I’ve missed me.

Naught published here for a while due to writing the sequel to my first Elizabethan England novel. I just can’t do both, that and this blog. In the evenings I need the unthinking distraction of the TV or the very advanced thinking of wife and family. And cats.

Speaking of TV I recently signed up with Amazon Prime for a second time and came across an excellent series called The Continental. It’s something about providing the backstory of characters from the John Wicks films. I haven’t watched those so I came to the TV show as a stand-alone. It’s over the top with the violence and shootouts but not graphic, Mel Gibson is a hoot as the head bad guy, and the sound track is absolutely STONKING! It’s set in 1970s New York and you get a fantastic mix of ’70s music, even prog rock. I love it when shows get the music right, and for me this is spot on.

On that topic, I am still working my way through The Marvellous Mrs Maisel. I love it but find I need to space the episodes out. I think too much quickfire Jewish humour wears me down. It too has a great set of songs for the credits at the end of each episode. Very often they are 1980s pop songs, all relevant to the episode’s storyline, even though the story is set in the late ’50s and early ’60s. (some may be from the late ’70s, I’m not going back through them to check every single song…).

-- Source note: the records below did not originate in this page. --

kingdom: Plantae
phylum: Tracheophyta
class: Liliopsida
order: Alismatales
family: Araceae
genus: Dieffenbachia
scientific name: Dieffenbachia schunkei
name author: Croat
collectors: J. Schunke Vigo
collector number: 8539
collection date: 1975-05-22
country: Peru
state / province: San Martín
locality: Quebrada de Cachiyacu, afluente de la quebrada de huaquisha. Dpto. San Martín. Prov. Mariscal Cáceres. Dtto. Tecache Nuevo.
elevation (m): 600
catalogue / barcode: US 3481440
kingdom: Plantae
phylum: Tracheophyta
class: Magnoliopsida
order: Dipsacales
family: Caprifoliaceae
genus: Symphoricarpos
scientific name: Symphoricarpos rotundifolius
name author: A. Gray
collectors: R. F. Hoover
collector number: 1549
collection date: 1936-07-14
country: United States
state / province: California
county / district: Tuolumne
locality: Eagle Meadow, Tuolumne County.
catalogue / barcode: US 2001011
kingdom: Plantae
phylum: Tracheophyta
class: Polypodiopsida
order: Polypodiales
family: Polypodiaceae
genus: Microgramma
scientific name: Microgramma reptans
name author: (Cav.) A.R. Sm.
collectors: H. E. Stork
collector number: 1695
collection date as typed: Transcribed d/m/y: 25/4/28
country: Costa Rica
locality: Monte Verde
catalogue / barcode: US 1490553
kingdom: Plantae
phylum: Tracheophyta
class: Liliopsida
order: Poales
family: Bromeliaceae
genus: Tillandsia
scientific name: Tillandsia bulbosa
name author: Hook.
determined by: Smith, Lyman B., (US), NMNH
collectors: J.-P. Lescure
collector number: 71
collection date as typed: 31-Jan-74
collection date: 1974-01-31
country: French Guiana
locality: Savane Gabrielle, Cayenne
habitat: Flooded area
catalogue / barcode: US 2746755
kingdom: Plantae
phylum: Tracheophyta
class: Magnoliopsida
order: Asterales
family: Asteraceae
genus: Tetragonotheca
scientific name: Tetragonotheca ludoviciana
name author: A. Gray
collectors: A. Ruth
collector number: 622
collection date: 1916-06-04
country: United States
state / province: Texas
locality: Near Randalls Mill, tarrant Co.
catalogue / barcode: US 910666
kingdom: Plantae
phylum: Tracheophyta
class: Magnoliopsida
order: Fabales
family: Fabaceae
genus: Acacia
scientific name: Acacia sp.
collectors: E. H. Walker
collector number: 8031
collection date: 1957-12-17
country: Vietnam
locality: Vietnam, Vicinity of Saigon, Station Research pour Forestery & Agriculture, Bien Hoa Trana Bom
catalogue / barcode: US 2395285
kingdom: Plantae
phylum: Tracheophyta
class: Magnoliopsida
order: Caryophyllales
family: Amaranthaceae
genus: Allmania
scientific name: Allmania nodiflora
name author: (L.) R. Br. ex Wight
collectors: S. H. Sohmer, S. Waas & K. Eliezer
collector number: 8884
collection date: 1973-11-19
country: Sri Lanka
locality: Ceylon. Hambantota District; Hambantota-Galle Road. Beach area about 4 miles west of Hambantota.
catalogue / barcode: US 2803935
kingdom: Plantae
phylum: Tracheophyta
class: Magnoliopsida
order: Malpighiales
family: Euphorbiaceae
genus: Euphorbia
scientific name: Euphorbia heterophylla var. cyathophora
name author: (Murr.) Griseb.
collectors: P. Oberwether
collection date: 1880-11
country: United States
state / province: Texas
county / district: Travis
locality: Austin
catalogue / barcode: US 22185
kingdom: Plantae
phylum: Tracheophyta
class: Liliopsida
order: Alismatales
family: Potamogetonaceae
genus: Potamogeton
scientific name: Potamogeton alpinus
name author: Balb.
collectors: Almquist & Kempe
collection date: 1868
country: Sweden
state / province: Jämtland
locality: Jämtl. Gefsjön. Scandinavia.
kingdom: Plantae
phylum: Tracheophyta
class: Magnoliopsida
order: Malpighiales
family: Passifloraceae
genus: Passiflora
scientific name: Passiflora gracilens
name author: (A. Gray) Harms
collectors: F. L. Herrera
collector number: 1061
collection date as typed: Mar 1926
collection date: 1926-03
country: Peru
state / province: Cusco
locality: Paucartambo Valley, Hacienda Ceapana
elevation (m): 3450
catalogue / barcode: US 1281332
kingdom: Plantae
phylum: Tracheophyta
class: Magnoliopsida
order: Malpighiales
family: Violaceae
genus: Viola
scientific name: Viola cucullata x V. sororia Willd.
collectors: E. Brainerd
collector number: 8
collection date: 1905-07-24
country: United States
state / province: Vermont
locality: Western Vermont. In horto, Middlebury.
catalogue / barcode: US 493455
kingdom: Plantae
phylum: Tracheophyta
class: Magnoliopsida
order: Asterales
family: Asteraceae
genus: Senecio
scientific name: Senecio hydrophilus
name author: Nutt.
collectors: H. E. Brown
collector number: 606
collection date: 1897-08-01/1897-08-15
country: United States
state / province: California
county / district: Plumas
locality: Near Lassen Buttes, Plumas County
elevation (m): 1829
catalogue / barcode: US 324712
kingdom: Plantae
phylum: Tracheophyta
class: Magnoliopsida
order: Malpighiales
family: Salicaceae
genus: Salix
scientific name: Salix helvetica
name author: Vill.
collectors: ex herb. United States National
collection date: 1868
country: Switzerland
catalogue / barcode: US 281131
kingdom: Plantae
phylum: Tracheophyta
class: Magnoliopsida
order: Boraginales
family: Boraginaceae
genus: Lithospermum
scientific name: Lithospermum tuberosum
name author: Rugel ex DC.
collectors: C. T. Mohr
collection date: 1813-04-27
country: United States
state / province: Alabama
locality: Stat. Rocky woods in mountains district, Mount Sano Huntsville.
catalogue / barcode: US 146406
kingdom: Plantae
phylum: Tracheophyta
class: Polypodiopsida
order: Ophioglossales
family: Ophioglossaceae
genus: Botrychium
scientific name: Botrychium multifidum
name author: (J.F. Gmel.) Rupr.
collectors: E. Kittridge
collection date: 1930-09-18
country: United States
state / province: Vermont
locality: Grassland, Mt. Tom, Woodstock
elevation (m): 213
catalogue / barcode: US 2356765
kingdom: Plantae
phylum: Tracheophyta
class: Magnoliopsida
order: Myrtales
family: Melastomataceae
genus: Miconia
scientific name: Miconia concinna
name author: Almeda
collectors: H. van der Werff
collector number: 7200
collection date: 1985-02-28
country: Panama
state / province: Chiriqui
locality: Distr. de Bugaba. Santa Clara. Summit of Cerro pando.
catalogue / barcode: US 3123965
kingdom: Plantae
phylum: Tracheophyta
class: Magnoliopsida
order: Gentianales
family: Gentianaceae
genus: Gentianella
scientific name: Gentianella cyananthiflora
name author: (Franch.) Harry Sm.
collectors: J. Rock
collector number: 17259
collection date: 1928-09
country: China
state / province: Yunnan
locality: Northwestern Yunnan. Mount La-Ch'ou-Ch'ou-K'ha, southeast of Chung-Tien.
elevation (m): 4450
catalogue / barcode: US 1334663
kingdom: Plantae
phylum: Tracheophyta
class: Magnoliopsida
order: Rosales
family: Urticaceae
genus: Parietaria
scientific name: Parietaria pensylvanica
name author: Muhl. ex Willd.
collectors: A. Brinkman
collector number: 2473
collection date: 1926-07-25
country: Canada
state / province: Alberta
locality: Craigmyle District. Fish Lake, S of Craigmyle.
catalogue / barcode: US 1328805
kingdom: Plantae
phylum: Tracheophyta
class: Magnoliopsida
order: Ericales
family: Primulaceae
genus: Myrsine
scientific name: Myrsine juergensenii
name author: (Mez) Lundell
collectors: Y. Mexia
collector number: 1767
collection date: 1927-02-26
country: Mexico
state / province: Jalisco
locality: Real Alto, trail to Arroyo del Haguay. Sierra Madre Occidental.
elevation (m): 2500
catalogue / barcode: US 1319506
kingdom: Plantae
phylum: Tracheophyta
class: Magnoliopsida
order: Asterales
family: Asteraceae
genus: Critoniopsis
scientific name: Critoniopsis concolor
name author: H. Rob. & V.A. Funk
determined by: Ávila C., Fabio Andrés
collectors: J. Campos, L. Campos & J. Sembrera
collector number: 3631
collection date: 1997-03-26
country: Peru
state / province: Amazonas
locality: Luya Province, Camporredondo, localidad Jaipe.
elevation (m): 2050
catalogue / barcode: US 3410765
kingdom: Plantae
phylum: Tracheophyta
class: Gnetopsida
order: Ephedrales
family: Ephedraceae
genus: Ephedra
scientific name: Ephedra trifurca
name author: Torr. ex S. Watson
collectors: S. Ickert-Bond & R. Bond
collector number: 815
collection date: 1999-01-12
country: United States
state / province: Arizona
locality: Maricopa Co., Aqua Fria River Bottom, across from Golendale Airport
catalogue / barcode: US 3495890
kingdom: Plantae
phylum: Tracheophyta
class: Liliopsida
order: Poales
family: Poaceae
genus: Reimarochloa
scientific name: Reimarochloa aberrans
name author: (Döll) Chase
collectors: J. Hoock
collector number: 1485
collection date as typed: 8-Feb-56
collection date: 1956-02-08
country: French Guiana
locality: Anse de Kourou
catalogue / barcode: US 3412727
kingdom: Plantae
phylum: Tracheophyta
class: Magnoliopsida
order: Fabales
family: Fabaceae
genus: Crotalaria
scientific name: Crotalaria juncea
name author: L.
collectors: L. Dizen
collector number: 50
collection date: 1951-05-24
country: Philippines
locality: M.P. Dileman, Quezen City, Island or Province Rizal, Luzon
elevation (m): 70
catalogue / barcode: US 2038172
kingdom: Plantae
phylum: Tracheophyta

Of course, like most unpublished writers (published by a company that is) I fantasise at times about which actors I would have in a movie of my books and what music. For the former I always say I would want to give the chance to unknown actors, give them their big break, and see them on the stage at the Oscars (hah hah). Musically, for my last book, set in 1590 England I would go for the prog rock I mentioned above. I think there is a real connection between the period and the music. The second half of the 16th century saw an explosion of literacy in England, fuelled by the Reformation, printing and the theatre. I read somewhere that by 1600 the literacy rate was around 50%, up from about some ridiculous 5% or so in 1500. In the 1590s there was a real ‘fad’ for middling people to write a journal, something fashionable now, and many of these are waiting to be read by historians rather like the hundreds of WW1 soldiers’ diaries held at the Imperial War Museum. I just feel prog rock represented a similar burst of creativity and the long experimental, intricate, and, at times, ridiculous songs match the mood of Elizabethan times. It was my teenage period so I have to admit to a personal bias. I would love to hear YES’ ‘Wonderous Stories’ used as the backing while the theatre troupe get ready for a performance!

Right, better put this up before I lose it through forgetting how to publish on WordPress. Enjoy your writing, your reading, and your music!